A former US solicitor general said this week that what will be key to whether President Donald Trump is victorious defending his immigration moratorium in the court system is whether the executive order is interpreted solely based on the text of the document.
Charles Fried, who served as solicitor general under President Ronald Reagan and is now a Harvard law professor, told Business Insider that things may not bode well for Trump if the court decides to consider statements he made along the campaign trail about banning Muslims from entering the country.
"What shadows any such effort is the question whether these executive orders have to be interpreted within the four corners (purely on the text of the documents) ... or whether various statements — including statements by candidates, including statements by advisers, including 3 a.m. tweets — whether those bare on the constitutionality in the sense that they are considered competent evidence of the intent of the order," Fried said.
If the executive order is viewed "within the four corners," Fried said he believes it "is really pretty secure."

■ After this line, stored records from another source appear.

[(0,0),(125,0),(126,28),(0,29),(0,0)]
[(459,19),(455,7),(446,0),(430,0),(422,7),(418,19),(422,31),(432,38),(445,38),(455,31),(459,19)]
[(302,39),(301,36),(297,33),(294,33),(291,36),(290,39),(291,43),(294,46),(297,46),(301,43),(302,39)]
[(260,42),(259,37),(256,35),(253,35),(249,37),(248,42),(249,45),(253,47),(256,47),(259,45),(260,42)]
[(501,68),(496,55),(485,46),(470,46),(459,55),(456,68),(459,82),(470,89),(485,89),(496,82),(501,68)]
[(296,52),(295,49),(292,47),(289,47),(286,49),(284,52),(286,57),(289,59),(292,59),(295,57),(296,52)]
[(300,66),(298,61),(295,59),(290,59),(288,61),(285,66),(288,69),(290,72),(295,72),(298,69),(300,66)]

"If you let in all this other stuff, who knows," he said.
In late December of 2015, Trump announced that he would seek an indefinite ban on Muslims entering the US if he won the election. From then on, Trump made a number of statements related to the barring of Muslims from entering the country, at times backing away from the severity of his initial remark.
Following the implementation of his travel ban last month, Trump said Christians would be given preferential treatment. Additionally, one of his top surrogates and advisers, former New York mayor Rudy Giuliani, told Fox News that Trump was looking for a way to do such a Muslim ban "legally," and enlisted Giuliani to help figure out exactly how to do so. Giuliani later walked back the comment.

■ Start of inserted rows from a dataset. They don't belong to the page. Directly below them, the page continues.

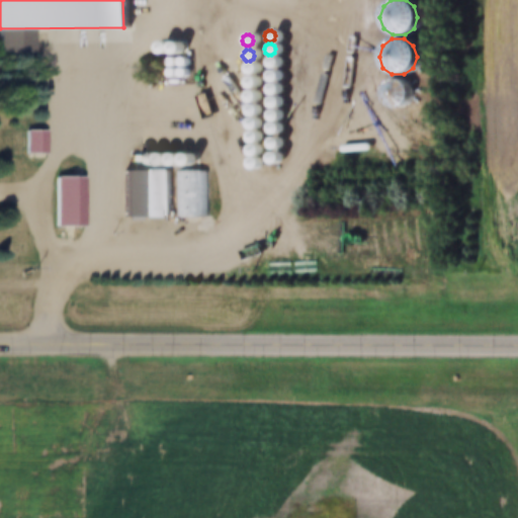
[(275,62),(274,59),(271,57),(268,57),(265,59),(264,62),(265,66),(268,68),(271,68),(274,66),(275,62)]
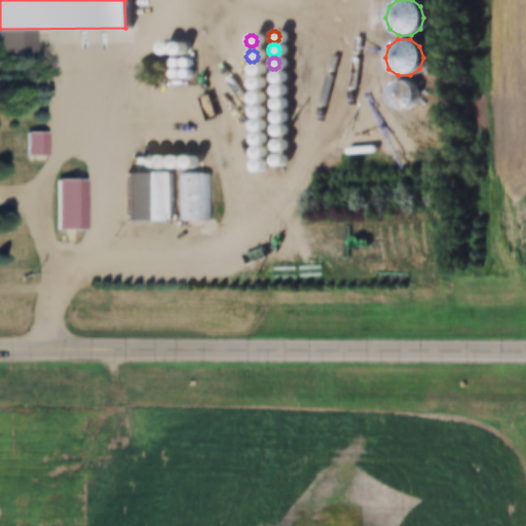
[(258,70),(257,67),(254,65),(250,65),(247,67),(246,70),(247,74),(250,76),(254,76),(257,74),(258,70)]
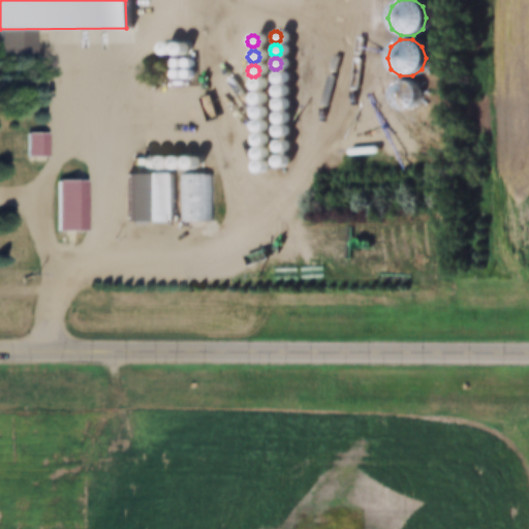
[(281,78),(280,74),(277,72),(274,72),(271,74),(270,78),(271,81),(274,84),(277,84),(280,81),(281,78)]
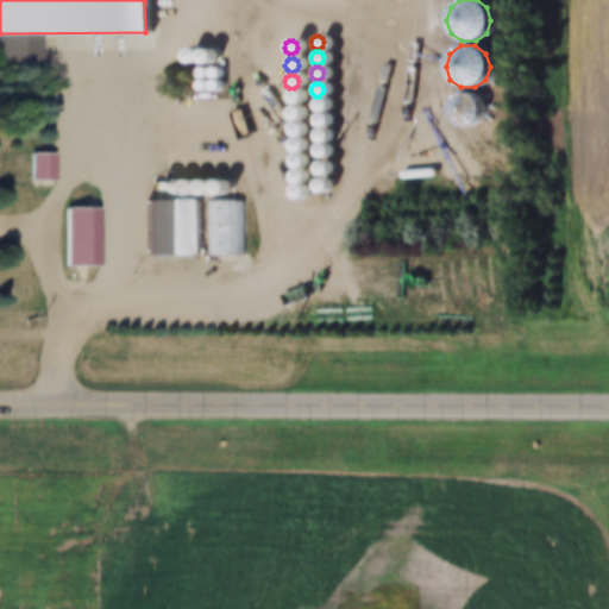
[(299,98),(297,94),(294,92),(290,92),(287,94),(286,98),(287,102),(290,105),(294,105),(297,102),(299,98)]
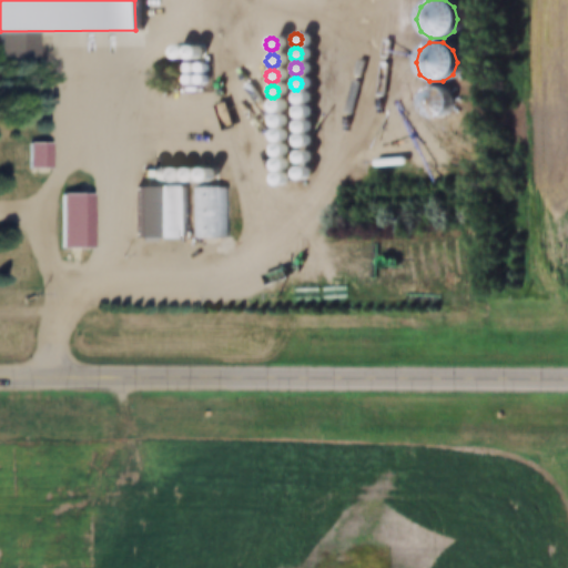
[(303,98),(302,94),(298,92),(294,92),(291,94),(290,98),(291,102),(294,104),(298,104),(302,102),(303,98)]
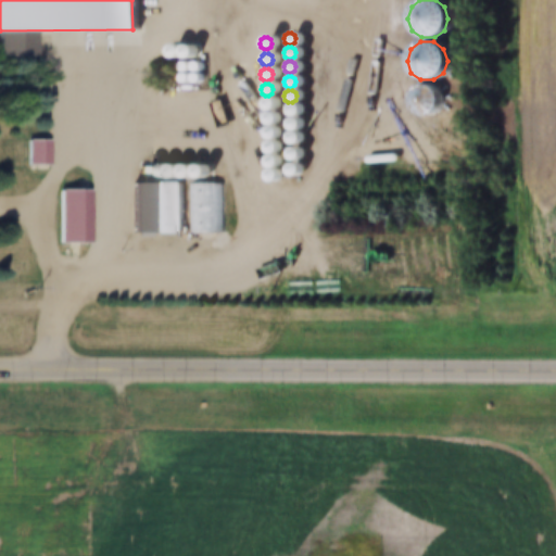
[(273,104),(272,100),(268,98),(265,98),(262,100),(261,104),(262,108),(265,110),(268,110),(272,108),(273,104)]
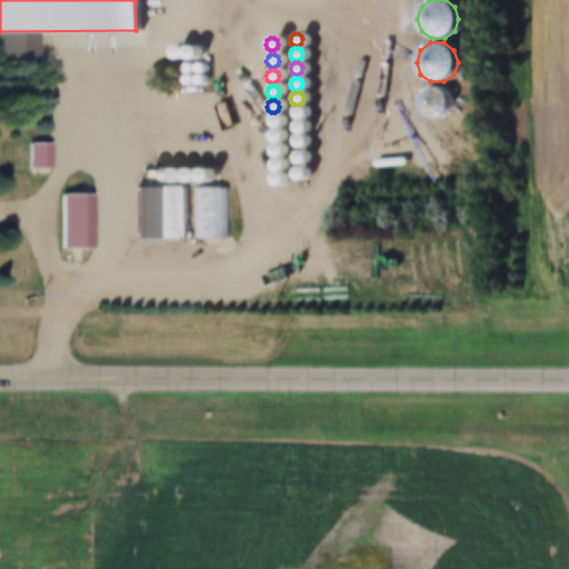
[(303,112),(302,109),(299,107),(295,107),(291,109),(290,112),(291,117),(295,119),(299,119),(302,117),(303,112)]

At the heart of the matter is the fact that presidents have the authority to suspend entry to groups of individuals deemed to be detrimental to the United States, while, as the 9th Circuit Court wrote in its Thursday decision, the First Amendment prohibits any "law respecting an establishment of religion" and the Equal Protection Clause "prohibits the government from impermissibly discriminating among persons based on religion."
The states arguing against Trump's executive order, Washington and Minnesota, used Trump's past statements to make the case that it was discriminatory based upon religion. But the 9th Circuit Court, in its ruling, did not make a determination on whether the executive order was discriminatory.
Fried said "there are great dangers" about bringing Trump's and his advisers' past statements into consideration.
"Because candidates say all kinds of things, and this president says all kinds of things," the Harvard law professor explained. "Some of which, he contradicts himself with within the next 10 minutes. So a court might be tempted in that context to say, 'we're not going to look at any of this stuff, it's just the text of the order [that will be reviewed].'"
Although he said he "wouldn't go that far" and say the order was constitutional based alone on the text of the order, Fried did say the the "four corners" interpretation would boost the Trump administration's chances of success.
"I would say that it has a very much better chance," he said.
Reince Priebus, White House chief of staff, said Friday that the administration would be "fighting out this case on the merits." Trump has vowed to take the case to the Supreme Court.
The White House is additionally reportedly considering retracting and replacing the executive order with one that is altered slightly and not under a temporary restraining order.